Avant son arrivée en France

Amin Maalouf est né à Beyrouth dans une famille d’enseignants, mais il a vécu en Egypte pendant les premières années de sa vie. De confession chrétienne, il descend d’une longue lignée d’enseignants et possède, grâce à son père, une fibre journalistique et artistique. De retour au Liban, il travaille comme rédacteur du journal An-Nahar, mais la guerre civile qui a consumé le pays en 1976 le pousse à s’exiler en France avec sa famille.

 

Ses exploits en France

Arrivé en France, il reprend bien vite ses activités journalistiques dans la revue Jeune Afrique où il occupe tour à tour le poste de journaliste, de rédacteur en chef, puis de reporter.
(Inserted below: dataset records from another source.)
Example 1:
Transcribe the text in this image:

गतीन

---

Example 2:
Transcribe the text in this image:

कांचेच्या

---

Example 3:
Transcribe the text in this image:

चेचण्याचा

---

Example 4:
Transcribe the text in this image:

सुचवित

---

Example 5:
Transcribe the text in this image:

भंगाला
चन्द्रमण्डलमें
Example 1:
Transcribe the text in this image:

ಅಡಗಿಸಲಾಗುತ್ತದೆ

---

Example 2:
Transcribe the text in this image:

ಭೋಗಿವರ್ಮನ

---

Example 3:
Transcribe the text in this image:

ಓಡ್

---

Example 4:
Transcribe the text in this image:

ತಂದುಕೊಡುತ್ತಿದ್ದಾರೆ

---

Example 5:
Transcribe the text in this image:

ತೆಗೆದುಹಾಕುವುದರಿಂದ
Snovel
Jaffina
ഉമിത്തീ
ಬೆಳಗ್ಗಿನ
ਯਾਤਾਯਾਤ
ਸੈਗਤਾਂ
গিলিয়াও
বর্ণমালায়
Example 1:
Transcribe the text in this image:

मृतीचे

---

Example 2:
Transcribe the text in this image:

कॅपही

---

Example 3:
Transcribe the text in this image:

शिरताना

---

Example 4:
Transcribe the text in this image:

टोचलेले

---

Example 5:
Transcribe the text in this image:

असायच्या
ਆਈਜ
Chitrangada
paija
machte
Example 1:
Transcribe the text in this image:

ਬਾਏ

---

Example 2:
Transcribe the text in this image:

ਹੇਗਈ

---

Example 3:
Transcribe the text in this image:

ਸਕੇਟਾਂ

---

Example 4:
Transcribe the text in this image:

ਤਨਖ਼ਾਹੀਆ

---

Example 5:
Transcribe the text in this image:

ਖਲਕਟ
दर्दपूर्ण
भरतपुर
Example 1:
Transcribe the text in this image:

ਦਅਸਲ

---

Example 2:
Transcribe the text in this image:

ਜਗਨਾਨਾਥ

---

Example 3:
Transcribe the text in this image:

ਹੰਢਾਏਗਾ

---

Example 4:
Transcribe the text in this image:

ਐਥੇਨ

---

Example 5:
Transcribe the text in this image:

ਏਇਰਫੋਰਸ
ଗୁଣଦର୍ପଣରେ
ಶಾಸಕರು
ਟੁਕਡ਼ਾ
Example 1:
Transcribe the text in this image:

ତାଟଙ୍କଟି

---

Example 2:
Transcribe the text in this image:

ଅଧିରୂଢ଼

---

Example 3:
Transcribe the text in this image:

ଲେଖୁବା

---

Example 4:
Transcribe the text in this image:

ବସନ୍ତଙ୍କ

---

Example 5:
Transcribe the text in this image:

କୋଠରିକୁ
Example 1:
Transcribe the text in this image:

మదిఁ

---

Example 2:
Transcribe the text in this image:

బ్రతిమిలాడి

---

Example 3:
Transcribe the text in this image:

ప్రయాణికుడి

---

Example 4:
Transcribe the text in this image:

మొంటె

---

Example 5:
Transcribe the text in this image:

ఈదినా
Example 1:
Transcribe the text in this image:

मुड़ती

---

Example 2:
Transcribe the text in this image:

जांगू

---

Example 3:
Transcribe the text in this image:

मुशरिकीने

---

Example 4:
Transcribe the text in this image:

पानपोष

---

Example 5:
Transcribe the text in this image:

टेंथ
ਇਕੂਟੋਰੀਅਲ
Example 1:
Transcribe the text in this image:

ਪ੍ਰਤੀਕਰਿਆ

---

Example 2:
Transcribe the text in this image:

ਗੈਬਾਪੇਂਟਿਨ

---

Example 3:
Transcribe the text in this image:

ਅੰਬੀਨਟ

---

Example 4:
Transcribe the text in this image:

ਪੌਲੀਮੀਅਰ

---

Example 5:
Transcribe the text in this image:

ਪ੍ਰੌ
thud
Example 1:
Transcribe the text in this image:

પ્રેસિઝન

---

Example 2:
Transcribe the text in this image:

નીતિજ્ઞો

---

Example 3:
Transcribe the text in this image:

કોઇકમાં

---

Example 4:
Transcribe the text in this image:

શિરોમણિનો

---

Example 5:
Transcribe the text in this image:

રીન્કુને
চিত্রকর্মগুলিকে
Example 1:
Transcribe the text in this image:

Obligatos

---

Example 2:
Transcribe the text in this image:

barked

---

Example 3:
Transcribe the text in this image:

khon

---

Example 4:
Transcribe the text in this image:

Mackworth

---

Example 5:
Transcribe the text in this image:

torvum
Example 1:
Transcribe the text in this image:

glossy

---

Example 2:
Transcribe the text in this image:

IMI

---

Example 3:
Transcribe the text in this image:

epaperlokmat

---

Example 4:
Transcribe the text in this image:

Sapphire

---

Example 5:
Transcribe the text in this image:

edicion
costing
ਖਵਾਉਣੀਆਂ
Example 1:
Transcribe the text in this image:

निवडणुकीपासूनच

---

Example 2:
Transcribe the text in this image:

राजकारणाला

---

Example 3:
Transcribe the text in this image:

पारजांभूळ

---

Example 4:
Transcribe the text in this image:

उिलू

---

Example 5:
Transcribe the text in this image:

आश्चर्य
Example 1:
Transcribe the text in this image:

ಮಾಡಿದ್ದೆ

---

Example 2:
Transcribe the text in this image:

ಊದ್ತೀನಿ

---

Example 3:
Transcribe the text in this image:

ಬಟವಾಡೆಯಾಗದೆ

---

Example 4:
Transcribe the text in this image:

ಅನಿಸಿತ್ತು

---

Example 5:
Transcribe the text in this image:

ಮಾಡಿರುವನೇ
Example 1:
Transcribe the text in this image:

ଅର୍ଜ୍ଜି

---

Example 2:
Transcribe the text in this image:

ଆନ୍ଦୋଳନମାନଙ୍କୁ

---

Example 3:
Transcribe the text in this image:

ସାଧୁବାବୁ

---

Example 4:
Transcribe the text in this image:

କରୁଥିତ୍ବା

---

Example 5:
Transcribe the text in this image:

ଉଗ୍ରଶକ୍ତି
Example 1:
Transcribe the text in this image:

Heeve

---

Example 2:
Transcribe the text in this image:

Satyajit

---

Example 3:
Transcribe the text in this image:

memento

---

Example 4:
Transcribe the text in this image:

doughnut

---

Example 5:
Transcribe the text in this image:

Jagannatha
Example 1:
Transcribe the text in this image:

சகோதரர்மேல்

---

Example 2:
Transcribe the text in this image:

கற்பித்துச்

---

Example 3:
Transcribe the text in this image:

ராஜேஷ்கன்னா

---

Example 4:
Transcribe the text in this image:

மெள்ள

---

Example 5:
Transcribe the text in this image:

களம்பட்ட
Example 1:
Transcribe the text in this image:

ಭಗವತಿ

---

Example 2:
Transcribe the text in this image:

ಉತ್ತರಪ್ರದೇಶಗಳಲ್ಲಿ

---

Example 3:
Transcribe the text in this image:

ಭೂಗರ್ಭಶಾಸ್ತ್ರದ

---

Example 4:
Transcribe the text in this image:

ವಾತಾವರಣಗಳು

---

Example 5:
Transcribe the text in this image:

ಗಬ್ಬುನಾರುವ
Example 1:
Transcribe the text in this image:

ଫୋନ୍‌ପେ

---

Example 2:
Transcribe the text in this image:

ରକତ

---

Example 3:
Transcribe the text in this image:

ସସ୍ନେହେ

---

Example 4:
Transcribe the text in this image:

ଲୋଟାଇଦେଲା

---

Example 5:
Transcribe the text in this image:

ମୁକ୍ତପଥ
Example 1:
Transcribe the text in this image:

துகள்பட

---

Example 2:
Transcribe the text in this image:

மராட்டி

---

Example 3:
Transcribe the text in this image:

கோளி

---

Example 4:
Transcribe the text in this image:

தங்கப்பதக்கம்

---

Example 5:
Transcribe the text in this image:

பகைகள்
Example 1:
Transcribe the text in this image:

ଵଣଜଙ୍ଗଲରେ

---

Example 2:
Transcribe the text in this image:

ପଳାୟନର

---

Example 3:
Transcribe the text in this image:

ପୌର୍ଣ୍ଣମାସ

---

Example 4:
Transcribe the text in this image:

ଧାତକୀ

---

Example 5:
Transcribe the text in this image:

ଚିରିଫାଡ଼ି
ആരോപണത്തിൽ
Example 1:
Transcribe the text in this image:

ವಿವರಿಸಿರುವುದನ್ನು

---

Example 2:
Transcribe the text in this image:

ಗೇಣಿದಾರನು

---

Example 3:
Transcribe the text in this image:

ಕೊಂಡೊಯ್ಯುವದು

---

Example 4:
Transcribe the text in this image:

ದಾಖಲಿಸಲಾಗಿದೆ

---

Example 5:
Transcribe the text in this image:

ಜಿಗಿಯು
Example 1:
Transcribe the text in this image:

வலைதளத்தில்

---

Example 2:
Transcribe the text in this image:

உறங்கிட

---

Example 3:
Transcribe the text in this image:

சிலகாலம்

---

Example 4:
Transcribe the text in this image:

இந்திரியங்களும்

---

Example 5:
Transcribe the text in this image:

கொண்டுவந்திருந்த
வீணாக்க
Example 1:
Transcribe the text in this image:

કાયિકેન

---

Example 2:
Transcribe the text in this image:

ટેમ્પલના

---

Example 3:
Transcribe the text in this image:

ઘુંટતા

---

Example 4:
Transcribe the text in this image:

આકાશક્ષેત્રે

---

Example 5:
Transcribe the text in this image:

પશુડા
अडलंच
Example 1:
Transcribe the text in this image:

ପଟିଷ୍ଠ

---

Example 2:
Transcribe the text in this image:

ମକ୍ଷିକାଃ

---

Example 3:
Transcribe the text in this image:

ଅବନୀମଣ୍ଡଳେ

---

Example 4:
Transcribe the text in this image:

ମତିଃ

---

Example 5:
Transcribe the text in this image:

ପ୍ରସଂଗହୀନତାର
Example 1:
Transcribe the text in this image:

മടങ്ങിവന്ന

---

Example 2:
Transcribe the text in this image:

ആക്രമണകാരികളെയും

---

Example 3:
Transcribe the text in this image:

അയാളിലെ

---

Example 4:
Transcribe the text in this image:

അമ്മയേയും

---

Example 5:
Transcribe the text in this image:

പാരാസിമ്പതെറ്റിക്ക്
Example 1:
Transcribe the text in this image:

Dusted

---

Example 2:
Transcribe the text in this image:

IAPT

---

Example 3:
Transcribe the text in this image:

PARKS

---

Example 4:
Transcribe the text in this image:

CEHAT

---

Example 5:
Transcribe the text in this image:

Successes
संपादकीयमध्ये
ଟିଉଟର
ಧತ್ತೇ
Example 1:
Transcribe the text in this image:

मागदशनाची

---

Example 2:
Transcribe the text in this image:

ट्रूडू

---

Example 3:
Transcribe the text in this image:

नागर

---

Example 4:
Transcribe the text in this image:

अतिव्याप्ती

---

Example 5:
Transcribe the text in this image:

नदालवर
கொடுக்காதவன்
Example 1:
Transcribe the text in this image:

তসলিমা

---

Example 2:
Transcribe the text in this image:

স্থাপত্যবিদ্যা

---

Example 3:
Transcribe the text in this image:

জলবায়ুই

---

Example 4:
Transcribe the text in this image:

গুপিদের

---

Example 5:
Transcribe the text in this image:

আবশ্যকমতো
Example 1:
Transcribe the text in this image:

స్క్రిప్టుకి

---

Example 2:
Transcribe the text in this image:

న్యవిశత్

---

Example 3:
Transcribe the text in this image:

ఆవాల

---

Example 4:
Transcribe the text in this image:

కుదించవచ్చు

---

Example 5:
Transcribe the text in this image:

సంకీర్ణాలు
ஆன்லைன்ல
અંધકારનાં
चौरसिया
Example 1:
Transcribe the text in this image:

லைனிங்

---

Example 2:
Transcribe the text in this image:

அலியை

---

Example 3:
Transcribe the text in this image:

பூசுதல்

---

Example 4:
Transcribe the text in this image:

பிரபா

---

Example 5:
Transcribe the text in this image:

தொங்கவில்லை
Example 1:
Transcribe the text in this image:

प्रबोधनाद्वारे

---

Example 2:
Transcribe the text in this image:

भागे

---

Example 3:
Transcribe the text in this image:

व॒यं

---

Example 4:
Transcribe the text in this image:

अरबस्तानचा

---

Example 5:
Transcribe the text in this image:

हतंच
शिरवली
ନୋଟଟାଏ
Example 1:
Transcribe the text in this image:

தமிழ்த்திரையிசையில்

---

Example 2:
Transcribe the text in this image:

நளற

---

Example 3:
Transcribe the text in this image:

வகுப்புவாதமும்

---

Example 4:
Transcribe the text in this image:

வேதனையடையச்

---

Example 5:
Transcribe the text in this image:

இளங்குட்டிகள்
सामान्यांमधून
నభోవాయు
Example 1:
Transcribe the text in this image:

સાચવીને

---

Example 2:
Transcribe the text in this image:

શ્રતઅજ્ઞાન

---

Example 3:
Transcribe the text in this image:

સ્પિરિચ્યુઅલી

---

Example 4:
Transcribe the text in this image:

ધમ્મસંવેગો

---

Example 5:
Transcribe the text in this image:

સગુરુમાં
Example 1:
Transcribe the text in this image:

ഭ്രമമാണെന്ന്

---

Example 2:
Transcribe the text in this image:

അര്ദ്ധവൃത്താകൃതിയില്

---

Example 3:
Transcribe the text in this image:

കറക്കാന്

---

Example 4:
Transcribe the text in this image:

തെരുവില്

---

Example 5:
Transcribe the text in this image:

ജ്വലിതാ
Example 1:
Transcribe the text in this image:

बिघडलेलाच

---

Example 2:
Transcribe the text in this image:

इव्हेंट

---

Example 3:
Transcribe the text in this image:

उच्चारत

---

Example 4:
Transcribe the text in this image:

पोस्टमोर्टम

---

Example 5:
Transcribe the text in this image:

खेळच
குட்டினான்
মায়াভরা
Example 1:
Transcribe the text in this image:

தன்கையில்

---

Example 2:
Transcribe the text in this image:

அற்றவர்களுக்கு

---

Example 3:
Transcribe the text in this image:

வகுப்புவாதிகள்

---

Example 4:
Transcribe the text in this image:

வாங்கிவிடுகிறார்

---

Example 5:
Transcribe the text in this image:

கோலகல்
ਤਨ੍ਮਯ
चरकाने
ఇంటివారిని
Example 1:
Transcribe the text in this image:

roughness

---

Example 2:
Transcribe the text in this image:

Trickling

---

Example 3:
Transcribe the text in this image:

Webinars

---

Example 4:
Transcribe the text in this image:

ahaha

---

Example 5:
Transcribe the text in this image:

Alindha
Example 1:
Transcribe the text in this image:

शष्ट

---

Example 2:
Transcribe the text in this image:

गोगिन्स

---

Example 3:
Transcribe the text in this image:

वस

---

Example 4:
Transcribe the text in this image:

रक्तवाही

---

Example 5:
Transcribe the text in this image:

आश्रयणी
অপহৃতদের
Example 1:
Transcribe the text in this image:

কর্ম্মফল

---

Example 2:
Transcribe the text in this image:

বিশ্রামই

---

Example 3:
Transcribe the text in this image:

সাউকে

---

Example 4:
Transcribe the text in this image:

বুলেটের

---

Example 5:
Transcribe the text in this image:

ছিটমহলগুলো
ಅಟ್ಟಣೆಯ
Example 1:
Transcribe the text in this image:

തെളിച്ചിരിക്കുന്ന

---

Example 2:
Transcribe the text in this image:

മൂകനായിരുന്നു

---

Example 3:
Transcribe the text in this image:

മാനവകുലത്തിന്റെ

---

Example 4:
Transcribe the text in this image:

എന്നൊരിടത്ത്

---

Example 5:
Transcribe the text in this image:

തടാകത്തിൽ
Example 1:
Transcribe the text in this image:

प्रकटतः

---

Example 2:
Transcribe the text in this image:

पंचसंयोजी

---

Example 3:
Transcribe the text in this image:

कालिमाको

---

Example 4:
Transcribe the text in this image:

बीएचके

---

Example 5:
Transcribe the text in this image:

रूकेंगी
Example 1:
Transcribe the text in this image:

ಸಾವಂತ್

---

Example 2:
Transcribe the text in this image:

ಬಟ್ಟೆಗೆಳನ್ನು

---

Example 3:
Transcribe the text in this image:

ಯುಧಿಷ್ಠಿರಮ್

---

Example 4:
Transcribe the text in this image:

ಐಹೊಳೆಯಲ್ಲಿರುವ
Dans les années 1980, il se lance dans l’écriture et compte aujourd’hui une vingtaine d’ouvrages à son actif. Avec Les croisades vues par les Arabes, cet écrivain franco-libanais marquait déjà son nom dans l’histoire, mais le grand public n’a pu le découvrir qu’avec le roman Léon l’Africain publié en 1986. En 1993, il reçoit le prix Goncourt pour son ouvrage Le Rocher de Tanios ; le début d’une longue série de distinctions et de mérites. Et le 23 juin 2011, il est élu à l’Académie française pour remplacer Claude Lévi-Strauss au fauteuil 29.